Second, there is still a lack of consensus, he said, as to whether big corporations are best served by investing in smaller brands, acquiring smaller companies, or simply launching their own products internally. For example, while PepsiCo has set up partnerships with Beyond Meat and Chobani, Nestle has established its own alternative protein platform, built off of its prior acquisition of Sweet Earth Foods.

Looking at deal volume from 2016 to 2020, the segments that saw the most investment by CB Insights’ “top” investors included alternative and sustainable proteins (31%), packaged foods (27%), non-alcoholic beverages (21%) and meal kits and delivery (4%).

Deal trends among meal kits and delivery platforms are particularly interesting to observe over the four year window, Sineau said, because the segment has waxed and waned so dramatically. While meal kits were initially incredibly popular, that interest rapidly decreased. Then, during the pandemic, the category saw a resurgence with consumers looking for ways to make meals easier and for new sources of recipe inspiration. He added that CB Insights is particularly interested in observing how the appetite for hybrid meal kit/food delivery platforms, such as Imperfect Foods and HungryRoot, fare over the next few years.

From 2016 to 2020, alternative and sustainable proteins were also of particular interest by top investors, with the subset of alternative proteins taking 56% of deals in 2020 alone. In addition to sheer volume of deals (31%), they also accounted for significant dollars, accounting for 43% of all funding. Sineau thinks while years ago investors may have been unsure as to the size of the opportunity for alternative protein companies, that is no longer the case.

“In the alternative protein space, there has been high in-market valuation, meaning there is demand, it’s proven,” Sineau said. “On one side you do have these companies that kind of pioneered the space raising these huge amounts of money, and behind them you’ve got the new generation of alternative protein startups that are also raising big deals for their stage or for what they have produced [to-date].”

The size of deals in the subsegment is also reflective of what it takes to launch, and then scale, an alternative protein startup. Unlike some other CPG companies, Sineau said, many alternative protein companies have costly manufacturing processes, having to literally invent new ingredients and machinery or build their own factories.

“If [your raise] is only about marketing, you can start with small amounts, figure out if that works and then raise a bit more,” Sineau said. “Whereas with manufacturing you do need to have another few months ahead of you in terms of cash to get there and face any sort of delay in building your plant.”

At this point, Sineau said, the question for investors is now if they should look to alternatives for dairy products, chicken or seafood options, and if cell-based options can see as widespread success as their plant-based brethren. There’s also plenty of ingredient plays as well, he added.

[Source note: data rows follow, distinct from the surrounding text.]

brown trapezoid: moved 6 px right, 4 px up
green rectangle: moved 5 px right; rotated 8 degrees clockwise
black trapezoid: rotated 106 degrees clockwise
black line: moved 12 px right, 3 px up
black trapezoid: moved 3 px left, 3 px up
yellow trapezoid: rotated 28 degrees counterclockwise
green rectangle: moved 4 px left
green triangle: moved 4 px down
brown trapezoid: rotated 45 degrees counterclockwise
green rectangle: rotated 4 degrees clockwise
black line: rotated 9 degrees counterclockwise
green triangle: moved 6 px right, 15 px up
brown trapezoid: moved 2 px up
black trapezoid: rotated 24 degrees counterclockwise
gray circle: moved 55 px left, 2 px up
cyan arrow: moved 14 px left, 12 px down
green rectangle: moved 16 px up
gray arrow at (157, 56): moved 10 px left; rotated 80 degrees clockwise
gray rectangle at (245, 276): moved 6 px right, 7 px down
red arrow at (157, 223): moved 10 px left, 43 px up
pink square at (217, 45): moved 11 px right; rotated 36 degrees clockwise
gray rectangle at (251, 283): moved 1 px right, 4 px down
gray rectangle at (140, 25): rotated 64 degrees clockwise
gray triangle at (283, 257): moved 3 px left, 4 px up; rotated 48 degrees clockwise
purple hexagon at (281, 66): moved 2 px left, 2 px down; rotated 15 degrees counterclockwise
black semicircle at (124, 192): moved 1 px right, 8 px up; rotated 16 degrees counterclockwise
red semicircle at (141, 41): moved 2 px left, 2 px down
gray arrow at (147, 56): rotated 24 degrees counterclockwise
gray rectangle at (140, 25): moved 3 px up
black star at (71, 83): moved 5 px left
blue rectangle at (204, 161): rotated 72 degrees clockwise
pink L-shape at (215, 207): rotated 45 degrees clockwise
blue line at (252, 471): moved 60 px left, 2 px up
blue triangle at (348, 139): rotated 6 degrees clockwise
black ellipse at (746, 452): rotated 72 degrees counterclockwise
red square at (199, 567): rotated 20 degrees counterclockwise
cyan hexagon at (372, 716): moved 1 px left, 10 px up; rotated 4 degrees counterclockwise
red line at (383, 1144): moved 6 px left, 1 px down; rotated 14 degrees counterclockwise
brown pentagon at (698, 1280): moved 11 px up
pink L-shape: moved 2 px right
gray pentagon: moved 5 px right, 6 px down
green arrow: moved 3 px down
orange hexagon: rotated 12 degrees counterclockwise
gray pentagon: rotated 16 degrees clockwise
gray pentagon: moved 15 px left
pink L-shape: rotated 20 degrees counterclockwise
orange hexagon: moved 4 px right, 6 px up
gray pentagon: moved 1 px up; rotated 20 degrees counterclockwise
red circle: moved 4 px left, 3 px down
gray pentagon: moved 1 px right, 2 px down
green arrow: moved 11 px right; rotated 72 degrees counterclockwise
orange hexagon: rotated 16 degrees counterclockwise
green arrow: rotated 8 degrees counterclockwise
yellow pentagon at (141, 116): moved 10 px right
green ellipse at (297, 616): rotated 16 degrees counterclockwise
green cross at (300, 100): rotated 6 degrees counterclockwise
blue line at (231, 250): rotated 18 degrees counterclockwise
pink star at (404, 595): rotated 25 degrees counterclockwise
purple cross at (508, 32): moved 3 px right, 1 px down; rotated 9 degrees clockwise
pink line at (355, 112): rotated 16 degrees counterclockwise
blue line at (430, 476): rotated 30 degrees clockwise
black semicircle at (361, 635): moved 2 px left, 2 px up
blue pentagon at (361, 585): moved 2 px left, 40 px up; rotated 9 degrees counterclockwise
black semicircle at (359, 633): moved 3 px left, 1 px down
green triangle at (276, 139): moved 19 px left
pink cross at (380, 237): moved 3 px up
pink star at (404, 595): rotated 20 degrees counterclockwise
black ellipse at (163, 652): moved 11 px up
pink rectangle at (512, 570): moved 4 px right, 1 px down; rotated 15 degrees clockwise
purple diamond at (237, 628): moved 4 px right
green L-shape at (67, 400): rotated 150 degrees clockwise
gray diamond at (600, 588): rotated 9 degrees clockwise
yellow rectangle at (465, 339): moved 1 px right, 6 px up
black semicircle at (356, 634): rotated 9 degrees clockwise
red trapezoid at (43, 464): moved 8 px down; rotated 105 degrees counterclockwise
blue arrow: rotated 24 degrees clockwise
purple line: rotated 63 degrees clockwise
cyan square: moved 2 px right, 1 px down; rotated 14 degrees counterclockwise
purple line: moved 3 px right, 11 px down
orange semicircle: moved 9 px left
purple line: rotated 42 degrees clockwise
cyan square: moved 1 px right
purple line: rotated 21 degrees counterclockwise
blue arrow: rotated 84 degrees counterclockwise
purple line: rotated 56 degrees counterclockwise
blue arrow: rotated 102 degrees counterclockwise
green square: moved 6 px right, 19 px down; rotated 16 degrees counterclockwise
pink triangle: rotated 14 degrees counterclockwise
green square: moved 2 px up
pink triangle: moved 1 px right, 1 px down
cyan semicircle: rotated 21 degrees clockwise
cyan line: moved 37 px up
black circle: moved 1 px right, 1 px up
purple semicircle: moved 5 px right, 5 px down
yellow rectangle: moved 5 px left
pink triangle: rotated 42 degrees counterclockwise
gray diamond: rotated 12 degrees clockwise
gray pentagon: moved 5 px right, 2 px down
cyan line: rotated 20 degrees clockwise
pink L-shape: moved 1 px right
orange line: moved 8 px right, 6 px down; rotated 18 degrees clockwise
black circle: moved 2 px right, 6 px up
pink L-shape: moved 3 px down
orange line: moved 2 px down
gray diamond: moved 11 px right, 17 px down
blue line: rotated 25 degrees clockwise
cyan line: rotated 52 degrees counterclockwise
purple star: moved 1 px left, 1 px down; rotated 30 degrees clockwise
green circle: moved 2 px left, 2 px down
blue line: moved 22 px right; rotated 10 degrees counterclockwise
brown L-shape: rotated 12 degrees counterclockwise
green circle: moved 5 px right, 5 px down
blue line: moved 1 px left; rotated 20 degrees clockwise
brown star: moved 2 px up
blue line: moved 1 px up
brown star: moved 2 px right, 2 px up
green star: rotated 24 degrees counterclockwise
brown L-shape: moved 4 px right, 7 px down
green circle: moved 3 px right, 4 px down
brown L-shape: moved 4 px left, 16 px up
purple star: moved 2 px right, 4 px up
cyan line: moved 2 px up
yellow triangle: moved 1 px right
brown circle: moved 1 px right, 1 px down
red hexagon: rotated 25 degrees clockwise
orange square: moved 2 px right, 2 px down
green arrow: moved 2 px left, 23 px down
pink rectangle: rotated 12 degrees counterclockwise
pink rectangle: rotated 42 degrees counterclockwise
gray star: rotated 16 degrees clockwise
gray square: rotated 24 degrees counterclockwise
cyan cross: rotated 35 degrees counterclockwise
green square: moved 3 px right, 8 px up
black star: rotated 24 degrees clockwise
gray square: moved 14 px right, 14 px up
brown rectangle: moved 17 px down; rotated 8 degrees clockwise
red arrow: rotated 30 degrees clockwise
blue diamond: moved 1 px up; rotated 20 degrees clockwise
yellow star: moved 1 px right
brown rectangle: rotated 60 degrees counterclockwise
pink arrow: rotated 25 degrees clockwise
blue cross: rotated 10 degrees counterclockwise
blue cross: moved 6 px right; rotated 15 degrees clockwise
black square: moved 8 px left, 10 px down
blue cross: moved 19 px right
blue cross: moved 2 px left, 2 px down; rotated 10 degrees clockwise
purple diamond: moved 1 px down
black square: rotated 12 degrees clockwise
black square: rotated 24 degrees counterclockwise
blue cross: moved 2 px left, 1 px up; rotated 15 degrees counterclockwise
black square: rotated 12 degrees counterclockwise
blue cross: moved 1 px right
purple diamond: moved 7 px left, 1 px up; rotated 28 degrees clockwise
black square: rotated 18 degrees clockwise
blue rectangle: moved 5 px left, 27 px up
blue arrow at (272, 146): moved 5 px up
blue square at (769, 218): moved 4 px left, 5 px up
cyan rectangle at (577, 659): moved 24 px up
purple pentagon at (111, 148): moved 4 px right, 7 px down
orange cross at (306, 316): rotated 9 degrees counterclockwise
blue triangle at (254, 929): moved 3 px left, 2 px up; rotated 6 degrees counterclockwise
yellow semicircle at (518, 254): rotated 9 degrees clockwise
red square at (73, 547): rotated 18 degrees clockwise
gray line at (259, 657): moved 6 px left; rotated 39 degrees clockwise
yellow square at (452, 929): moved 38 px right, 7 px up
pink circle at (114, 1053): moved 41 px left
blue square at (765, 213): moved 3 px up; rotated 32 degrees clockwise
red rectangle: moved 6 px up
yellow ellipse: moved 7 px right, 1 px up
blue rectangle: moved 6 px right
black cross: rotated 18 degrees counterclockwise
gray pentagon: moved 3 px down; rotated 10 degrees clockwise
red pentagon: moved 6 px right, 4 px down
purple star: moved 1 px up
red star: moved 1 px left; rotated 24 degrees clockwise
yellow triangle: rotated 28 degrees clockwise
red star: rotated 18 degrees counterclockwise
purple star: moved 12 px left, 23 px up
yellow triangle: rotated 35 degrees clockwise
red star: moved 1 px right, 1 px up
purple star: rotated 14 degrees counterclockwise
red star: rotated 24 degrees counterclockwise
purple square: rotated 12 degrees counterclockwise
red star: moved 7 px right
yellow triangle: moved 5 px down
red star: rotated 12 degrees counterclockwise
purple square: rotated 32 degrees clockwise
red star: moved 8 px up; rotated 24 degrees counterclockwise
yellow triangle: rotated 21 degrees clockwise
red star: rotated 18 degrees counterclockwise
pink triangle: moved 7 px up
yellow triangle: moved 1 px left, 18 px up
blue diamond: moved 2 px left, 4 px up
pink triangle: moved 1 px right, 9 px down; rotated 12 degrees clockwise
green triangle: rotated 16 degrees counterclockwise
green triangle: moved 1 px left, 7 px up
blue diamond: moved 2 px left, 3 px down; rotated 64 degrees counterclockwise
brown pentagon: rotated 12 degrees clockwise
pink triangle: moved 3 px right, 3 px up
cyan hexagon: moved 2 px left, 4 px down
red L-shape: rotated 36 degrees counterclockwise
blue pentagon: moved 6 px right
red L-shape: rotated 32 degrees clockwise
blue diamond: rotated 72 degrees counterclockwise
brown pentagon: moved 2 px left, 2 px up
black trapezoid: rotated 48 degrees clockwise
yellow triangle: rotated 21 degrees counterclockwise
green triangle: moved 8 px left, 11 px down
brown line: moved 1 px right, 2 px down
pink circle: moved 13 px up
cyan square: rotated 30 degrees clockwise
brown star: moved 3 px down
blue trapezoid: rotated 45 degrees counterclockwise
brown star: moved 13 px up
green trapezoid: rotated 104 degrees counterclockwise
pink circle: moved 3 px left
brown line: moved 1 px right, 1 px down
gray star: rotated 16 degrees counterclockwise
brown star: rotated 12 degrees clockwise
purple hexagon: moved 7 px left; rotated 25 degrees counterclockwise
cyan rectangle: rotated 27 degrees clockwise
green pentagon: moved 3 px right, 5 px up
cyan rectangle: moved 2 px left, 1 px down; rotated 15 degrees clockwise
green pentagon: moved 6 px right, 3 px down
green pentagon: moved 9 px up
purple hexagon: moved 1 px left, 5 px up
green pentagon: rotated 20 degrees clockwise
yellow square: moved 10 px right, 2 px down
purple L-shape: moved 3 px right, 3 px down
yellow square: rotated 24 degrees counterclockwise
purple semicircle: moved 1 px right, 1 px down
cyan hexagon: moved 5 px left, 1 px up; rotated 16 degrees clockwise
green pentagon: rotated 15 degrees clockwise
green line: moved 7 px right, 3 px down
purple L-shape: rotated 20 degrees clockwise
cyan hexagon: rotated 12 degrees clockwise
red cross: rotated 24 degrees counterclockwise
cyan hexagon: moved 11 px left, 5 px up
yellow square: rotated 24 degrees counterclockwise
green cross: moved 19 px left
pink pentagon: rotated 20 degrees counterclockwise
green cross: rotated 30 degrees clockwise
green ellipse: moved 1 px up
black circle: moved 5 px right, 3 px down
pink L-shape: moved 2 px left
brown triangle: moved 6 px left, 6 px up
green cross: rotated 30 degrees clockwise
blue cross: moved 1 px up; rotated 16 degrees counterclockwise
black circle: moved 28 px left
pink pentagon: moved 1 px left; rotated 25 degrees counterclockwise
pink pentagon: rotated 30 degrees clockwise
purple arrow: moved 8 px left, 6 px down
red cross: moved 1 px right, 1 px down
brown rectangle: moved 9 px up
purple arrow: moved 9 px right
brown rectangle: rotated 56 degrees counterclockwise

One thing he thinks may change is how consumers evaluate their meat or dairy alternatives, which could lead to greater (or less) interest from investors. Particular interesting, he said, is if consumers begin to ask about the overall health or sustainability benefits, looking for bigger benefits rather than just simply being better than their animal counterparts.

“As with any trend, there’s always the first peak, then interest drops… and then it gets back into a longer term trend. Maybe we haven’t seen that drop yet, maybe we will never see that drop in valuation.” Sineau said. “Long term, this is a trend that is going to stick. But what is going to stick [remains unclear].”